* Gösterilen metin:
· · ·

Müslüman toplumlar hiç kuşkusuz bu araştırmalardan ciddi ölçüde etkilenmiştir, daha doğrusu Müslüman aydınlar bu bakış açısının etkileri altında ciddi bir zihinsel bölünme yaşamış, bir kısmı böyle yaklaşımları dikkate almaksızın İslam'daki genel anlatıyı kabul etmiş olsa bile bazı insanlar ise tamamen modern araştırmaları ve iddiaları benimseyerek İslam'ın anlatısını 'mit' olarak okuma eğilimine gitmiştir. Halihazırda Müslüman toplumda bu sorunun ciddi bir şekilde tartışılması gerekir, bunda kuşku yoktur. En azından yeni bir anlayış geliştirmek gerektiğini söylemek mümkündür. Bunun için ilk insan, ilk peygamber telakkisini belki tamamen bırakmaksızın ara bir yol bulunabilir. Özellikle dinin tarih boyunca kazandığı formları dinin insanlarca inşa edilmesinin ve üretilmesinin gerekçeleriyle birlikte yeniden değerlendirerek dinin kaynağı sorununa yeni yaklaşımlar aranabilir. Bu sayede başlangıç olarak şunu görmek faydalı olacaktır: İnsanların korkuları, toplumsal alışkanlık ve adetleri, üretim-tüketim ilişkileri dinin yapısını derinden etkilemekte, psiko-sosyal ve kültürel şartlara göre din bir üslup ve muhteva kazanmaktadır. Sahih dinin bunu bozulma olarak görüp görmemesi bir yana vakıa bu şekilde gerçekleşmektedir.

· · ·

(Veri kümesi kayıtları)
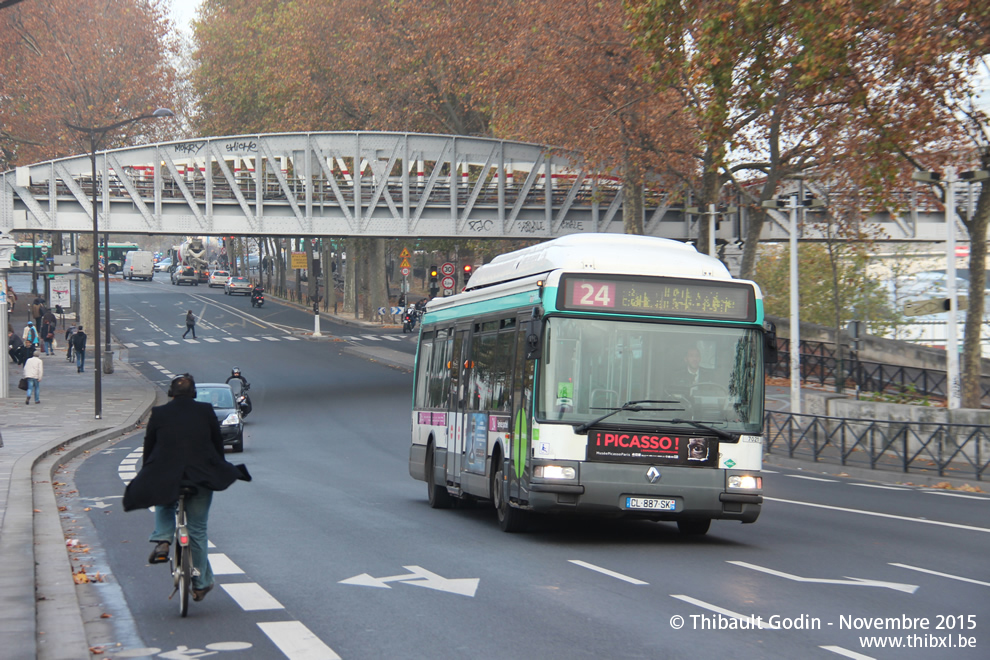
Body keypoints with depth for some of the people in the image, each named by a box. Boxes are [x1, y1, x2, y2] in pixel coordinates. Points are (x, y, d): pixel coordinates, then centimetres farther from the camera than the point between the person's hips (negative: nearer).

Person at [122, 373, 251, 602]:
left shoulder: (158, 413, 1)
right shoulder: (206, 411, 2)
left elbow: (149, 446, 8)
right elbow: (218, 443, 9)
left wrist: (146, 471, 21)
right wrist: (219, 468, 23)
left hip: (165, 479, 0)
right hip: (202, 478, 0)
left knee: (164, 507, 33)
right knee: (197, 530, 11)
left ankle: (162, 541, 6)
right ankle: (200, 582, 17)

· · ·

* Yapılacaklar:
[1] Metindeki "Müslüman toplumlar hiç kuşkusuz" sözleriyle başlayan paragrafı, ana bilgilerini koruyarak madde işaretli bir liste hâlinde yeniden yazın.
[2] Satırlarda "right shoulder: (206, 411, 2)" ifadesini içeren satırdan başlayıp satırların sonunda biten bölümü, boş satırları atlayarak Markdown tablosu olarak düzenleyin. Tablo "No" ve "Satır" adlı iki sütundan oluşsun: "No" sütununa sıra numarasını, "Satır" sütununa satırın kendisini yazın.

* Sırayla yanıtlar:
[1]
- Müslüman toplumlar, daha doğrusu Müslüman aydınlar, bu araştırmalardan ciddi ölçüde etkilenmiş ve zihinsel bir bölünme yaşamıştır.
- Bir kısmı bu yaklaşımları dikkate almadan İslam'daki genel anlatıyı kabul etmiştir. Bazıları ise modern araştırmaları ve iddiaları benimseyip İslam'ın anlatısını 'mit' olarak okumaya yönelmiştir.
- Bu sorunun Müslüman toplumda ciddi biçimde tartışılması ve en azından yeni bir anlayış geliştirilmesi gerekir.
- İlk insan, ilk peygamber telakkisi tamamen bırakılmadan ara bir yol bulunabilir.
- Dinin tarih boyunca kazandığı formlar, insanlarca inşa edilmesinin ve üretilmesinin gerekçeleriyle birlikte yeniden değerlendirilebilir. Böylece dinin kaynağı sorununa yeni yaklaşımlar aranabilir.
- İnsanların korkuları, toplumsal alışkanlık ve adetleri ile üretim-tüketim ilişkileri dinin yapısını derinden etkiler. Din, psiko-sosyal ve kültürel şartlara göre bir üslup ve muhteva kazanır.
- Sahih din bunu bozulma olarak görsün ya da görmesin, vakıa bu şekilde gerçekleşmektedir.

[2]
| No | Satır |
|---|---|
| 1 | right shoulder: (206, 411, 2) |
| 2 | left elbow: (149, 446, 8) |
| 3 | right elbow: (218, 443, 9) |
| 4 | left wrist: (146, 471, 21) |
| 5 | right wrist: (219, 468, 23) |
| 6 | left hip: (165, 479, 0) |
| 7 | right hip: (202, 478, 0) |
| 8 | left knee: (164, 507, 33) |
| 9 | right knee: (197, 530, 11) |
| 10 | left ankle: (162, 541, 6) |
| 11 | right ankle: (200, 582, 17) |